* What you need to do
Use the entries below and reproduce exactly the lines from the one containing "home mirror [602,331,690,480]" down to the one containing "- candle [336,160,354,182]", both of them included.

* Source material
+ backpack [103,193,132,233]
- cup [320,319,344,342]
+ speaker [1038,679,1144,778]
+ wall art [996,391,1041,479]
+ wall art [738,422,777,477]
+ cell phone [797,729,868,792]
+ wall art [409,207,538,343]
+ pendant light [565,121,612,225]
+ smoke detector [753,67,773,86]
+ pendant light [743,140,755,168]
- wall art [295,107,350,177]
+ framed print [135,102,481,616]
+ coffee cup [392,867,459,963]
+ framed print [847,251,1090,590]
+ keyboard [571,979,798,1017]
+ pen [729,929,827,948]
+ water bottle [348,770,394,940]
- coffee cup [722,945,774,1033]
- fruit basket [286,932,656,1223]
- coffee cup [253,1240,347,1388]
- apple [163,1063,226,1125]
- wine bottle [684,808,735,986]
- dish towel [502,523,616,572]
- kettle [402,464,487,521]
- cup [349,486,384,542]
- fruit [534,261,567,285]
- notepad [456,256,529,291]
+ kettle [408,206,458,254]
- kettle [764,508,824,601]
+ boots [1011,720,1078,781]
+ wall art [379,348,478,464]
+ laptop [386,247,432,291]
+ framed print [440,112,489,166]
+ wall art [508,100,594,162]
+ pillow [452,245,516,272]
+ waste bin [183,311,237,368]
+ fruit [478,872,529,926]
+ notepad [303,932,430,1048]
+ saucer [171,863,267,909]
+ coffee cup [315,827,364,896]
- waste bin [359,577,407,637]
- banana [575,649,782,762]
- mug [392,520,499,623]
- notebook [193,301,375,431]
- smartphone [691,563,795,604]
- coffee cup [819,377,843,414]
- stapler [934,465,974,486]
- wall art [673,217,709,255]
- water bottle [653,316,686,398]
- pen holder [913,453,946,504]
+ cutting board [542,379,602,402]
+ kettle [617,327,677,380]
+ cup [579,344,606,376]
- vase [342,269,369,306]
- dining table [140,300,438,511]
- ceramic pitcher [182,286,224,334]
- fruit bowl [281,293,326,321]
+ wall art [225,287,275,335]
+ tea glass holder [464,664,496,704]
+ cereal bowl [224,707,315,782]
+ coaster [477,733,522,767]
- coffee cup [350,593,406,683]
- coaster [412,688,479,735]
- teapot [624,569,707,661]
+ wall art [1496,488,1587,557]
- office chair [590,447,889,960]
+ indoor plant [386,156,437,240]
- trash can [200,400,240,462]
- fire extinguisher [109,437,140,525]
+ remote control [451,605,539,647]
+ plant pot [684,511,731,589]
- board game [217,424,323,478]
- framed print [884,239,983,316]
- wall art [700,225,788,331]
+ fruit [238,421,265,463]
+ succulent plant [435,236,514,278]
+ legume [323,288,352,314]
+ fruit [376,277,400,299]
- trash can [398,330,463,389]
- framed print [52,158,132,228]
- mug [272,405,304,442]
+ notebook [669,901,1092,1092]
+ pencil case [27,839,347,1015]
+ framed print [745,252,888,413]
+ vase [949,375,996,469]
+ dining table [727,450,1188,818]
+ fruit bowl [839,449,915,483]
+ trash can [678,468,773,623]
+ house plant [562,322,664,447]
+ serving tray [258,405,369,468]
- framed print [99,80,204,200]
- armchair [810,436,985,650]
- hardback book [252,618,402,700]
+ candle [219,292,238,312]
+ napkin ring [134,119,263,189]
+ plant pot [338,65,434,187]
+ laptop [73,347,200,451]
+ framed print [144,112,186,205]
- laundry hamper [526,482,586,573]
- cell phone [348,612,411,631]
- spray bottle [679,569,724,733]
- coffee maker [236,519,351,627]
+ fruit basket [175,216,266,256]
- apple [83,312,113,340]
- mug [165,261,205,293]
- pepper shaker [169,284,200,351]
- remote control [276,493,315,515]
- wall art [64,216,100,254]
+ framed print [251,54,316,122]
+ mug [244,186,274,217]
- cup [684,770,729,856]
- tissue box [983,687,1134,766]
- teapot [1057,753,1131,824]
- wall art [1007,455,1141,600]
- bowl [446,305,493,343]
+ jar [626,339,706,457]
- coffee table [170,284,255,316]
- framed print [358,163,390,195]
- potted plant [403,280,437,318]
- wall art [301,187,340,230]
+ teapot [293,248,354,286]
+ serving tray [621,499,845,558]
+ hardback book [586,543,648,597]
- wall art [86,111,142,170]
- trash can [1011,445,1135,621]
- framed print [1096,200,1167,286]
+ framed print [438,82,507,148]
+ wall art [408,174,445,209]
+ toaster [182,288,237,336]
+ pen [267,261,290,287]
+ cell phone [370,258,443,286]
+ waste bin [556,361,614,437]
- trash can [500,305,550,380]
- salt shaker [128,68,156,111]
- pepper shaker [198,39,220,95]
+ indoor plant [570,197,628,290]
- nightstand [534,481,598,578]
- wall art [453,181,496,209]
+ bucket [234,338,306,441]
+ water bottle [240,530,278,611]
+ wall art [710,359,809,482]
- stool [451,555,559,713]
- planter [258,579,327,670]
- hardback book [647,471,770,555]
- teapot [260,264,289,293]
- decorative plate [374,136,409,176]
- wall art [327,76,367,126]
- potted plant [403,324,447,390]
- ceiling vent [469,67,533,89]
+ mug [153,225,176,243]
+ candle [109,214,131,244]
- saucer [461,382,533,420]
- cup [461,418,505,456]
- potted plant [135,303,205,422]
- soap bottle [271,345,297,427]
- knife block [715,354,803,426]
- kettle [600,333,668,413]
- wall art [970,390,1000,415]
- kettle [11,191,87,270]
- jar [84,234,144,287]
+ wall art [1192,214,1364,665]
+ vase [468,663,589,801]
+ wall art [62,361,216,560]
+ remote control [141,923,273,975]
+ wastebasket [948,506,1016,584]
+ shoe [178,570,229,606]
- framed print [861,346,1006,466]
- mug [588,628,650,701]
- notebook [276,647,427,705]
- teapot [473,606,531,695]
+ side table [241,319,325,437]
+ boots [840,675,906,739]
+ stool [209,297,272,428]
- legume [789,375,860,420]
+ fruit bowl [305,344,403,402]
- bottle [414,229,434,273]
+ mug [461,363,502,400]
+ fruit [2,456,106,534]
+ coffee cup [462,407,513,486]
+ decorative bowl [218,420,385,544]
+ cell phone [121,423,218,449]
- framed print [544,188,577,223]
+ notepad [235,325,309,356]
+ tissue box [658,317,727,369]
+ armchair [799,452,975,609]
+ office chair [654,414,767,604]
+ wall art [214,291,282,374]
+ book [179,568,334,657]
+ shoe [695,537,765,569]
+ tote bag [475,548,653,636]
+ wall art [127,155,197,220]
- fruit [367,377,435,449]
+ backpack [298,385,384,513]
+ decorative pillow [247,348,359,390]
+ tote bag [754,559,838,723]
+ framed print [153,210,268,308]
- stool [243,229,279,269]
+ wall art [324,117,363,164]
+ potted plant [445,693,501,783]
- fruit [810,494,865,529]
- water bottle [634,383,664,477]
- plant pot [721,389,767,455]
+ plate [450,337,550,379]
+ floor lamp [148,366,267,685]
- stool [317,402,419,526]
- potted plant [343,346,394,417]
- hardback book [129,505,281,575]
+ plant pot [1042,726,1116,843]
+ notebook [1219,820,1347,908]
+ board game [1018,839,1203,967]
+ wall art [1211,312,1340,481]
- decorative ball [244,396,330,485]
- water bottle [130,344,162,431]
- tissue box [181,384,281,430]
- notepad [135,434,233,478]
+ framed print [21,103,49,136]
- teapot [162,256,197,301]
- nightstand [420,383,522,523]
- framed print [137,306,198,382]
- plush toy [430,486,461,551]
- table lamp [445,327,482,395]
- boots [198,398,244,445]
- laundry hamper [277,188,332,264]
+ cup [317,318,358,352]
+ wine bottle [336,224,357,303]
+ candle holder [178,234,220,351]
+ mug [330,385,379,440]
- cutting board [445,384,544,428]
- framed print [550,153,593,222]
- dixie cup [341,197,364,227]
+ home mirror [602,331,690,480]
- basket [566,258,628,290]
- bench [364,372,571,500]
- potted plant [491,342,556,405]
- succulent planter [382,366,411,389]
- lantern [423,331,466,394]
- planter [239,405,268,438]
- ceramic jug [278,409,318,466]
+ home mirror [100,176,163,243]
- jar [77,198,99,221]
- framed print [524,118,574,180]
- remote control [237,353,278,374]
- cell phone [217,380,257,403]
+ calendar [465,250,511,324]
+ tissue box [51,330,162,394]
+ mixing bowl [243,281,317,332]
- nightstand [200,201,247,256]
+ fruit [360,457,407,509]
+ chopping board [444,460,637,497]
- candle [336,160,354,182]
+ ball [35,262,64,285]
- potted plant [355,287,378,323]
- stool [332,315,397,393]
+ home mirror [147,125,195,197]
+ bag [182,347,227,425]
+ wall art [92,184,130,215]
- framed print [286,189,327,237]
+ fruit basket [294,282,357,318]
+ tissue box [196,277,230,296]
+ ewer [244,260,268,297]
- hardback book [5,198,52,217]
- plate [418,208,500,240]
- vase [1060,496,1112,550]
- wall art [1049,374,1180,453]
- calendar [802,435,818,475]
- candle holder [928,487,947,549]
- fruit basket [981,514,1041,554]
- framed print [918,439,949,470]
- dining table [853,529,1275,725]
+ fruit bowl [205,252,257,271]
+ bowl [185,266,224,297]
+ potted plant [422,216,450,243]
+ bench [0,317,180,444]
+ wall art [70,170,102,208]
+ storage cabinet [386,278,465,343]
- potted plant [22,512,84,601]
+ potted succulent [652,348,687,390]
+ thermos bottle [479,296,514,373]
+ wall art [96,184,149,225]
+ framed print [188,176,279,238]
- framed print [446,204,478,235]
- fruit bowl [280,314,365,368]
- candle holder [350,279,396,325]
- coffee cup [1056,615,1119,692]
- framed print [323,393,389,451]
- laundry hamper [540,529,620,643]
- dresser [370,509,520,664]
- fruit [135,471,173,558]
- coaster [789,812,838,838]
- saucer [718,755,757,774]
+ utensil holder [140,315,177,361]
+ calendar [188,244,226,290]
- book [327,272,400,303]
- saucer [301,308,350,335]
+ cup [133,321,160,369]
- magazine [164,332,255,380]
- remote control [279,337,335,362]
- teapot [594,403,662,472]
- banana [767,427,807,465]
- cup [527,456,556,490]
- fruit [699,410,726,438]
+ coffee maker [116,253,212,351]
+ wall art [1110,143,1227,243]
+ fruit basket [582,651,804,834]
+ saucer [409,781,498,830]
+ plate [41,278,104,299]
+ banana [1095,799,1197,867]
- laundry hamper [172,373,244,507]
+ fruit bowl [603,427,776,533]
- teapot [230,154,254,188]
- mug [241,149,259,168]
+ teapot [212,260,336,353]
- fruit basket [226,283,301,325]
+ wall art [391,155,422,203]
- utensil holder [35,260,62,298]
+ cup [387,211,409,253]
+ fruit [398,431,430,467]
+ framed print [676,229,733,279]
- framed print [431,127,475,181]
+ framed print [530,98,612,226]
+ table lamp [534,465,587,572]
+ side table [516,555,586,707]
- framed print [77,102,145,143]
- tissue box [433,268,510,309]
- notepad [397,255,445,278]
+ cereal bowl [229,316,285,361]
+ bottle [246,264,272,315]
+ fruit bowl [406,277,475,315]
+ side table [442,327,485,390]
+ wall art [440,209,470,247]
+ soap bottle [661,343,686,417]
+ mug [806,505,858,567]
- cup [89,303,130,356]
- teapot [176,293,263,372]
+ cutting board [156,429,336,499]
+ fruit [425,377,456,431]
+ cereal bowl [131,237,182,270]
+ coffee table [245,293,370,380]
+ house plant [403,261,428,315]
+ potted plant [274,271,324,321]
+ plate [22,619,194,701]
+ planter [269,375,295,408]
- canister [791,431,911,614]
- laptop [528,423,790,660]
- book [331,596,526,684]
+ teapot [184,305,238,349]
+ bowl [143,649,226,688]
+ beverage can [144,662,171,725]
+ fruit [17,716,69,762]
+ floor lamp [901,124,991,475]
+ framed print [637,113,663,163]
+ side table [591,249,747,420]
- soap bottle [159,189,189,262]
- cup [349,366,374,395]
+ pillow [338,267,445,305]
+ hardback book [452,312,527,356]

* Task answer
+ home mirror [602,331,690,480]
- basket [566,258,628,290]
- bench [364,372,571,500]
- potted plant [491,342,556,405]
- succulent planter [382,366,411,389]
- lantern [423,331,466,394]
- planter [239,405,268,438]
- ceramic jug [278,409,318,466]
+ home mirror [100,176,163,243]
- jar [77,198,99,221]
- framed print [524,118,574,180]
- remote control [237,353,278,374]
- cell phone [217,380,257,403]
+ calendar [465,250,511,324]
+ tissue box [51,330,162,394]
+ mixing bowl [243,281,317,332]
- nightstand [200,201,247,256]
+ fruit [360,457,407,509]
+ chopping board [444,460,637,497]
- candle [336,160,354,182]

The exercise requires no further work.